Tax Planning

Tax Planning NJAn estate plan can be created that will minimize the amount of taxes owed to the government both during your life and upon your passing.

Mackerer Law Offices LLC can analyze your assets and create a plan that minimizes the overall taxes imposed on your wealth both during your life and at death including estate taxes, inheritance taxes, capital gain taxes, death taxes, and net investment income taxes. There are strategies and planning techniques that can be used to either minimize or avoid these taxes.

New Jersey imposes two taxes that can apply upon death. The estate tax was recently amended as part of the legislation that increased the gas tax. For individuals dying prior to January 1, 2017, the estate tax applies to estates with assets that exceed $675,000 in value. For individuals dying during calendar year 2017, the estate tax applies to estates with assets that exceed $2,000,000.  As part of the amended law, the estate tax will be abolished for individuals dying on or after January 1, 2018.

Although the estate tax is set to expire in 2018, the New Jersey inheritance tax remains unchanged.  The inheritance tax applied is based on who receives property after death.  The tax ranges from 0% for spouses, domestic partners, and lineal ancestors and descendants to a maximum of 16% for siblings, daughter-in-law, son-in-law or any other heir/beneficiary. Gifts of $499 or less are exempt from the inheritance tax.

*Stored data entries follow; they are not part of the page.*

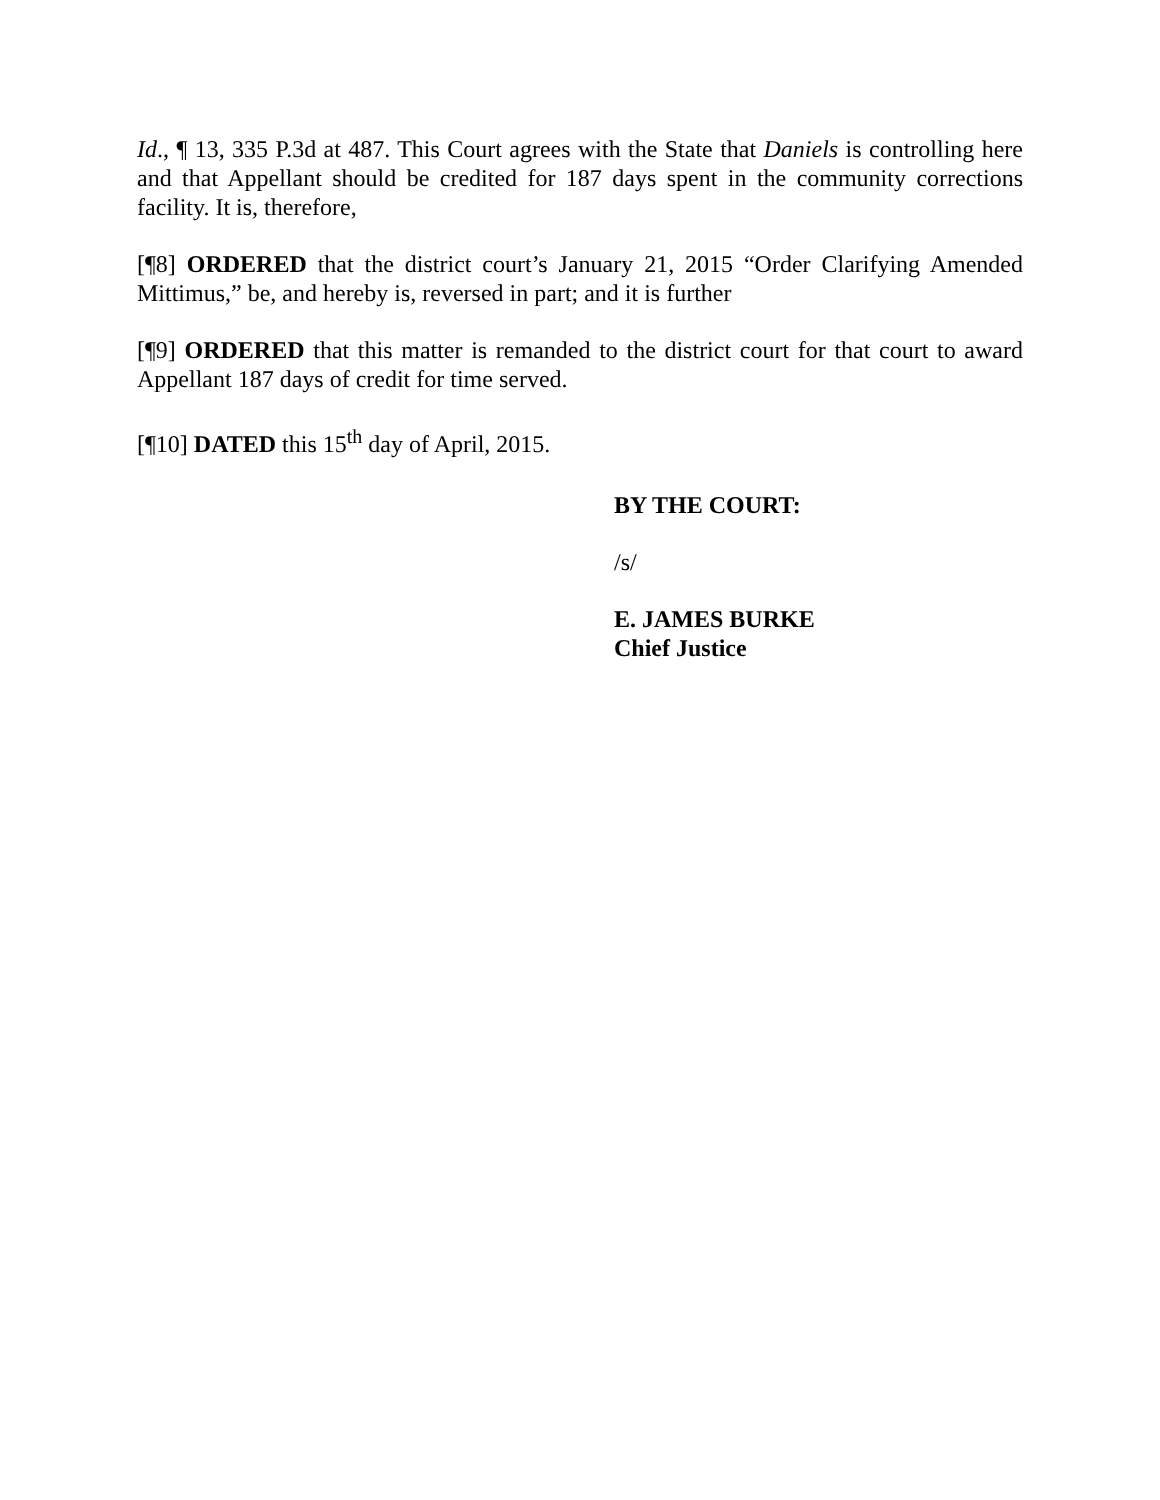Id., ¶ 13, 335 P.3d at 487. This Court agrees with the State that Daniels is controlling here and that Appellant should be credited for 187 days spent in the community corrections facility. It is, therefore,
[¶8] ORDERED that the district court’s January 21, 2015 “Order Clarifying Amended Mittimus,” be, and hereby is, reversed in part; and it is further
[¶9] ORDERED that this matter is remanded to the district court for that court to award Appellant 187 days of credit for time served.
[¶10] DATED this 15<sup>th</sup> day of April, 2015.
BY THE COURT:
/s/
E. JAMES BURKE
Chief Justice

New York imposes an estate tax based on the overall value of the estate. New York began increasing the exemption for estate for the fiscal year beginning on April 1, 2014. Due to New York’s fiscal year running from April 1 until March 30, the exclusion amount apply for decedents dying between April 1 and March 30 of the following year rather than on a calendar year basis. Until March 30, 2017, the exclusion amount from New York’s estate tax is $4,187,500.  On April 1, 2018, that moves to $5,250,000 and on January 1, 2019, the basic exclusion amount moves to be on par with the Federal exclusion. Importantly, New York phases out the exclusion if an estate exceeds the exclusion. If the estate is more than 105% of the exclusion, the entire estate is subject to New York estate tax.

Pennsylvania imposes an inheritance tax that applies to estates at rates that depend on who is receiving property from the estate. The rates are 0% for property left to a surviving spouse (or charitable entities), 4.5% for property left to lineal descendants (children, grandchildren), 12% for property left to siblings, and 15% for property left to any other heir/beneficiary.

The Federal estate tax applies to estates with total assets that exceed $5,490,000 for individuals who pass away in 2017. This allows a married couple with assets up to $10,980,000 can be passed to beneficiaries free of Federal estate tax with a properly structured estate plan. The exclusion in 2016 was $5,450,000.